Rather than leave his desktop cluttered with icons, though, Casey has a single folder that files get shuttled into quickly. “Instead of dumping files onto the desktop like most do, I dump them in my Incoming folder. I try to hold myself to keeping files there no longer than a week”—although Casey admits that “currently I have 11 files in there, the oldest of which is about a year old. So, yeah. Room to improve, I’d say.”
Casey makes light use of folder-level grouping in the Documents folder, and stores some documents in Dropbox—”a near-wasteland that would be upgraded to wasteland status if more stuff was there.”
He prefers not needing to rely on Spotlight to find files. “I want to be able to find a file without searching for it…. Thus, I care enough to have at least a vague notion of where something is.” His solution? “I just get files into the broadest container that effectively files it and call it a day.”

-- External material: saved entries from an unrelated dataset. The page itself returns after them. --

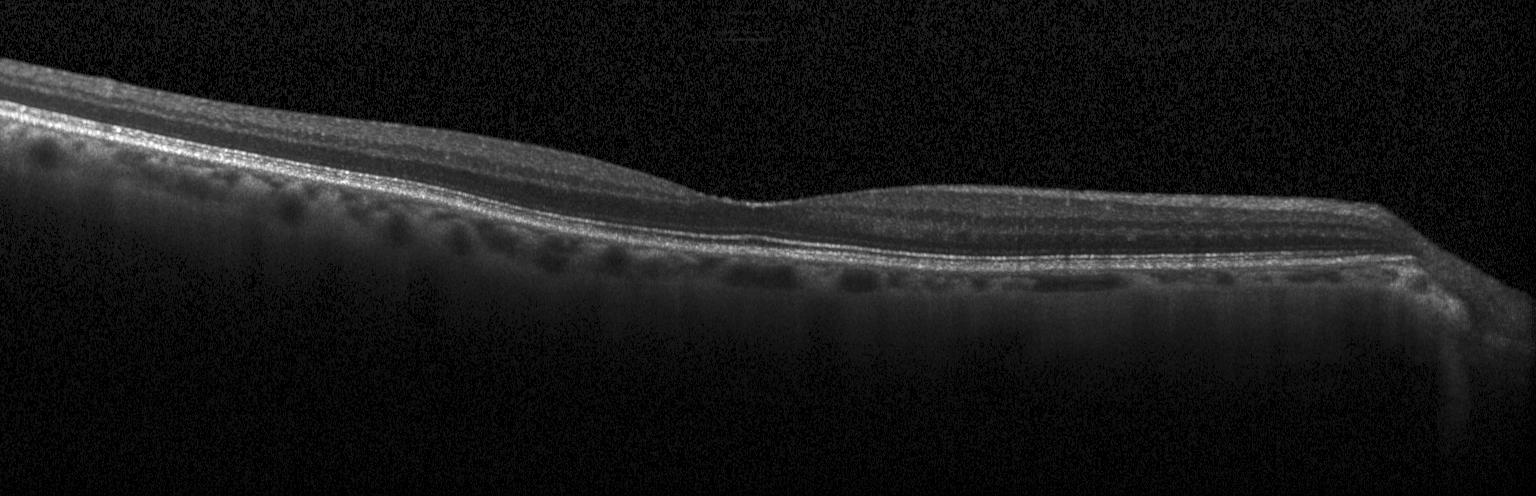

This B-scan demonstrates neither choroidal neovascularization, diabetic macular edema, nor drusen.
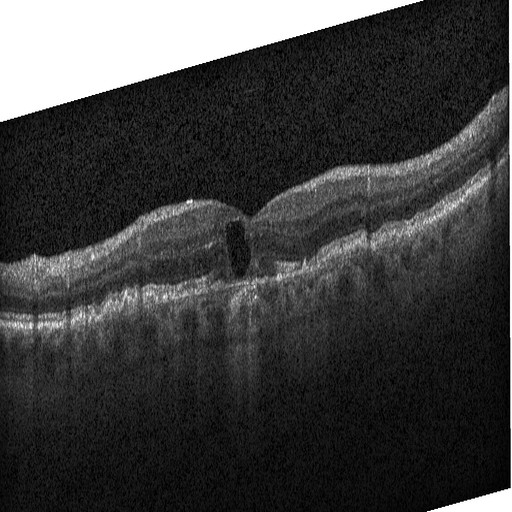

Impression: diabetic macular edema.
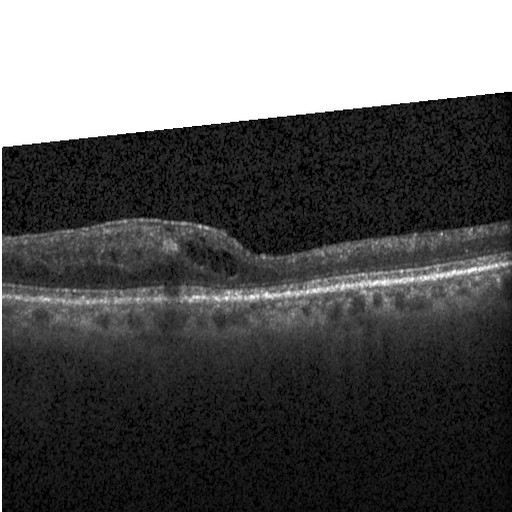
Retinal OCT cross-section showing diabetic macular edema.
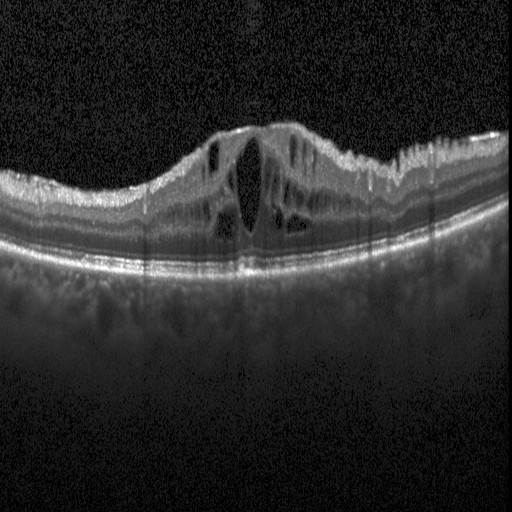
Diagnosis: DME.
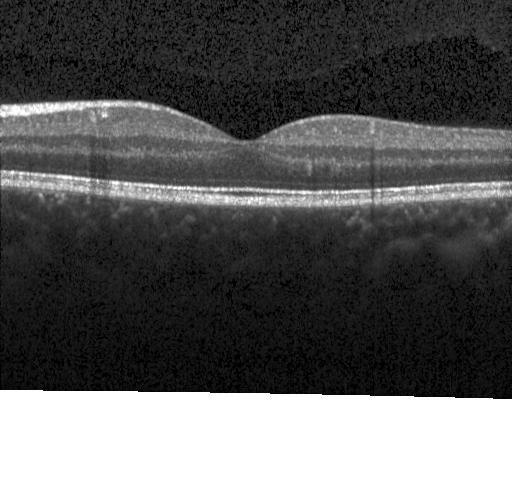 Optical coherence tomography B-scan, spectral-domain optical coherence tomography, Heidelberg Spectralis
Finding: no choroidal neovascularization, no diabetic macular edema, and no drusen.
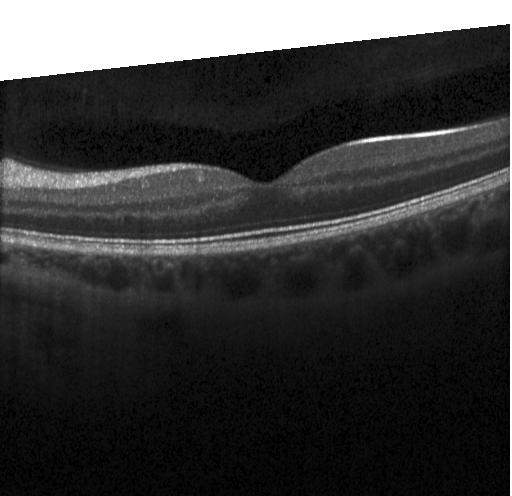
Retinal OCT B-scan
Finding: neither choroidal neovascularization, diabetic macular edema, nor drusen.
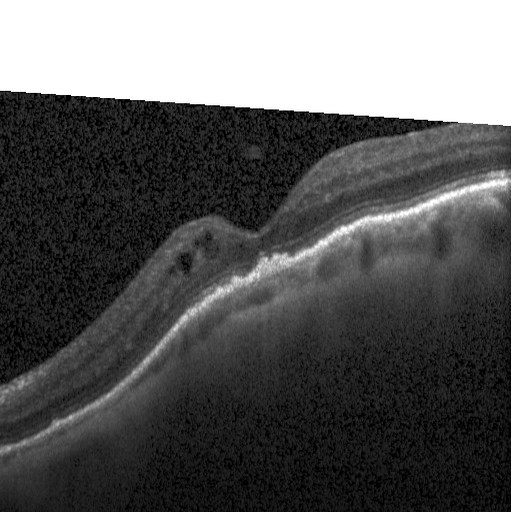
Optical coherence tomography scan. Centered on the fovea
Finding: diabetic macular edema (DME).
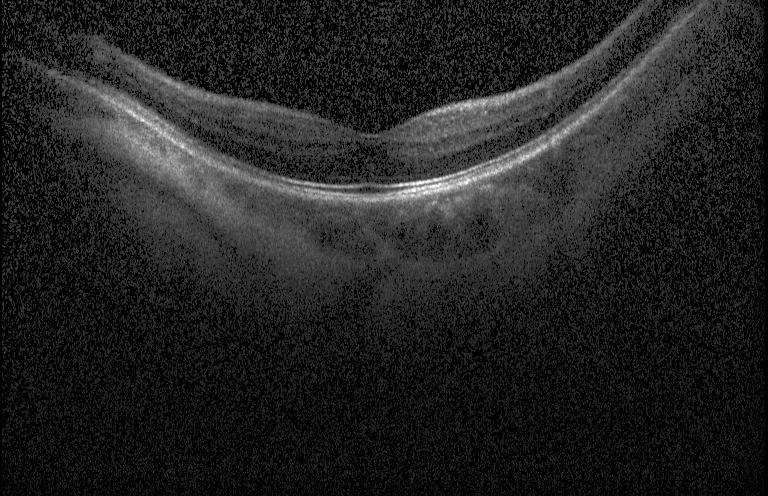 Heidelberg Spectralis. Optical coherence tomography B-scan — This B-scan demonstrates no choroidal neovascularization, diabetic macular edema, or drusen.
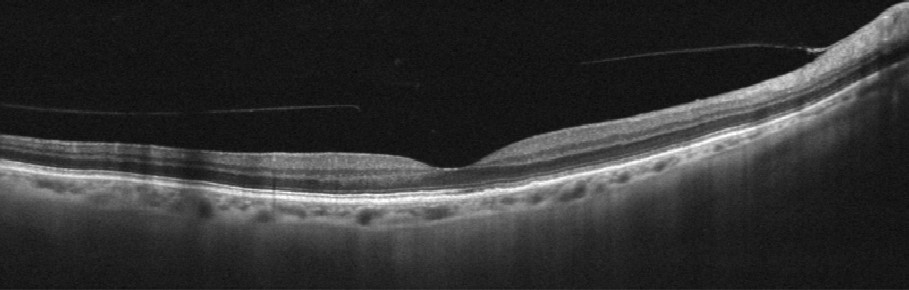 This B-scan demonstrates age-related macular degeneration.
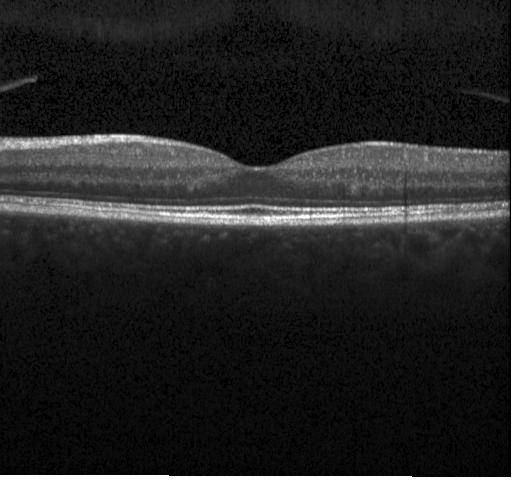
Heidelberg Spectralis OCT system; retinal OCT cross-section.
Impression: no CNV, no DME, and no drusen.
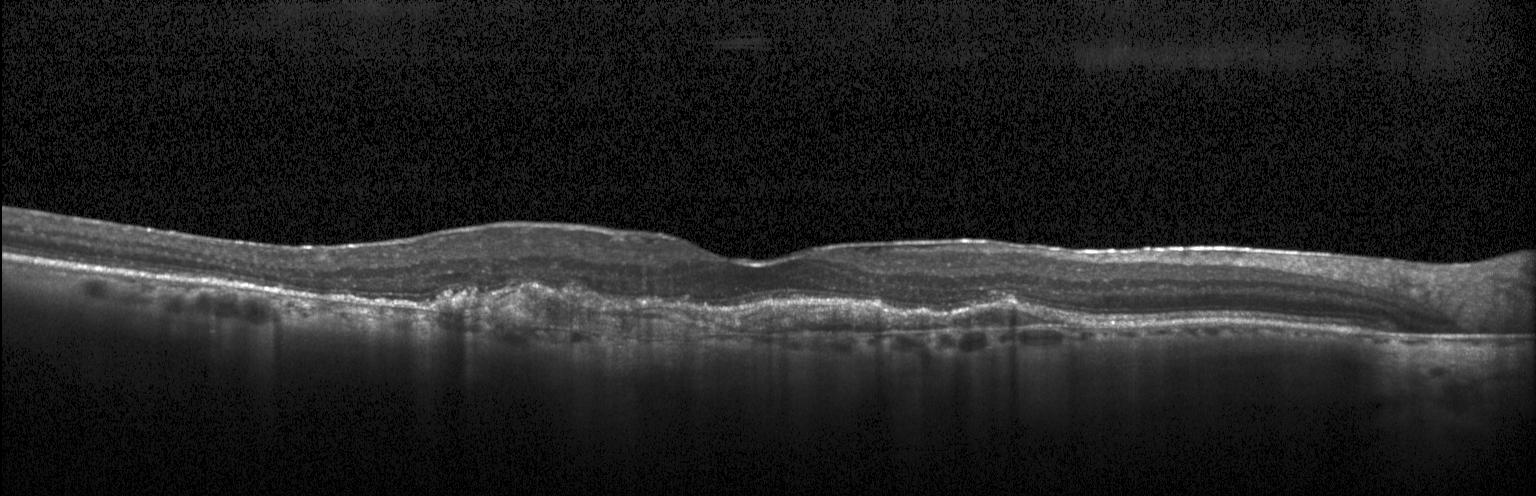

OCT B-scan showing CNV.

Running with Crayons’ free Alfred utility helps Casey quickly locate his saved files with nary a double-click required.
He uses neither All My Files nor Tags, though he echoes that now-common refrain: “I intend to explore Mavericks Tags, but I haven’t really found a compelling reason to use them yet.”
What have we learned?
Obviously, there are plenty of strategies you can consider when you’re determining how best to organize your files. But the operative descriptor there is “your”: You need to find an approach that’s all your own—one that you can stick to.
Casey is content to clean up his desktop on his own with his Incoming folder, and he uses the broadest organization scheme possible (like me!). But Federico and Katie prefer to let Hazel handle routine clean-up, and to rely on Evernote for storing certain kinds of less-frequently needed files. John uses many-levels-deep nesting for his files so that he always knows where to look.
As you follow a file organization system that you can stick with, you should always be able to find your files. But if we’ve learned just one thing, it’s this: Nobody except for Federico Viticci uses Tags…yet.